Chi avesse, l’altro giorno, Primo Maggio, saltabeccato un po’ tra televisione e Rete, stampa e propaganda, notizie dall’alto e cronache dal basso, avrebbe certamente colto alcune affinità e divergenze […]

(di Alessandro Robecchi – ilfattoquotidiano.it) – Chi avesse, l’altro giorno, Primo Maggio, saltabeccato un po’ tra televisione e Rete, stampa e propaganda, notizie dall’alto e cronache dal basso, avrebbe certamente colto alcune affinità e divergenze tra la Francia e noi. Differenze notevoli. Di qua un popolo stanco e senza conflitto, si direbbe quasi arreso; di là un sussulto poderoso di lotta, gigantesche manifestazioni di popolo, simbologie potenti. Il Primo Maggio, festa dei lavoratori, è stata per noi italiani la festa di una provocazione di governo, quella che ai lavoratori sottrae ancora più diritti e contrabbanda come conquista salariale una mancetta semestrale già divorata dall’inflazione. E dietro questo paravento per allocchi, niente più sostegno a migliaia di famiglie in crisi, nuove bastonate alla povertà e nuove precarizzazioni, cioè una rapina da parte di chi detiene la ricchezza ai danni di chi la ricchezza la produce con il suo lavoro (o lavoretto).

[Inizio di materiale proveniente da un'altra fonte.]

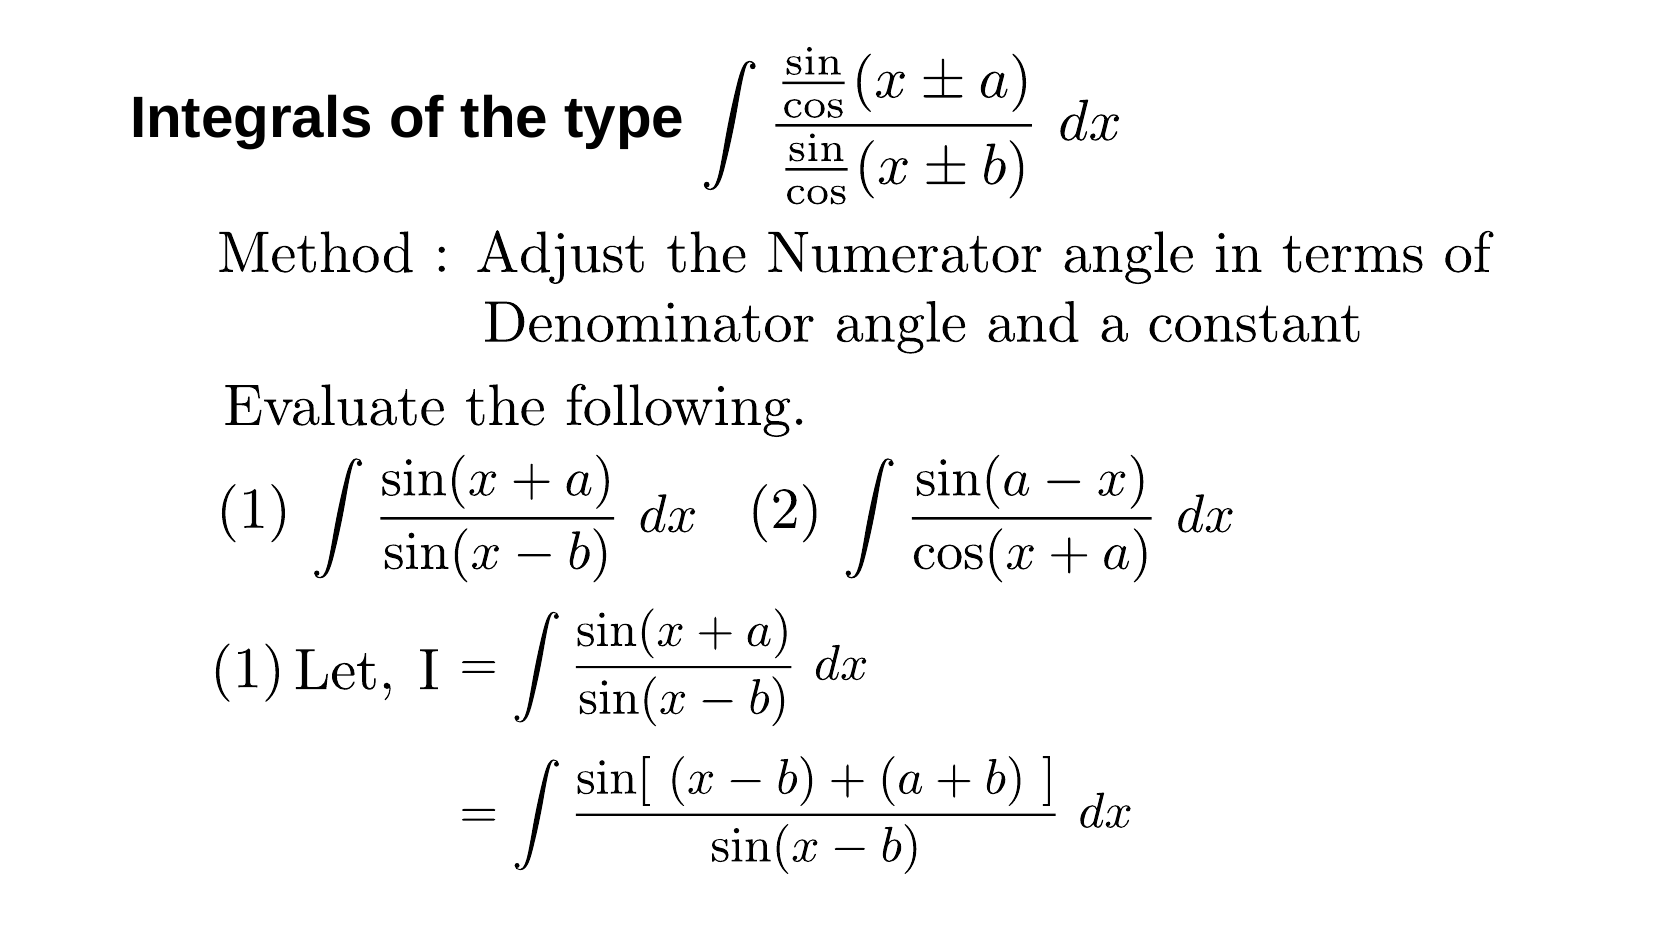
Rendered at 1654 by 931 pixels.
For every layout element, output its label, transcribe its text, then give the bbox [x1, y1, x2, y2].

text_box [225, 383, 803, 438]
text_box [219, 230, 1494, 285]
text_box [461, 756, 1131, 874]
text_box [461, 608, 867, 727]
text_box [213, 643, 279, 702]
text_box [750, 484, 817, 543]
text_box [219, 484, 286, 543]
text_box [703, 46, 1120, 205]
text_box [420, 649, 438, 690]
text_box [485, 301, 1360, 354]
title Integrals of the type [47, 37, 1607, 898]
text_box [295, 649, 391, 701]
text_box [845, 454, 1233, 583]
text_box [313, 454, 696, 583]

Prevengo le obiezioni: le due situazioni, quella italiana e quella francese, non sono direttamente sovrapponibili, perché lassù la protesta del mondo del lavoro si intreccia con la rivolta anti-macroniana sulla riforma delle pensioni, che ha contro la stragrande maggioranza della popolazione (il settanta per cento, dicono i sondaggi). Resta però, piuttosto evidente, la differenza: da dodici settimane i francesi lottano senza tregua contro un governo e un presidente visibilmente inadeguati, mentre qui, dove le condizioni del lavoro sono ancora più deplorevoli e i salari più fermi, la massima espressione di antagonismo sembrava il gran concertone di Roma. Istituzionale, paludato, vagamente ribellista a parole, dove addirittura a un discorso contro le spese militari e i padroni della guerra (grazie a Carlo Rovelli) i conduttori si dolevano della mancanza di contraddittorio (chissà, l’anno prossimo inviteranno Crosetto, o addirittura un paio di carri armati).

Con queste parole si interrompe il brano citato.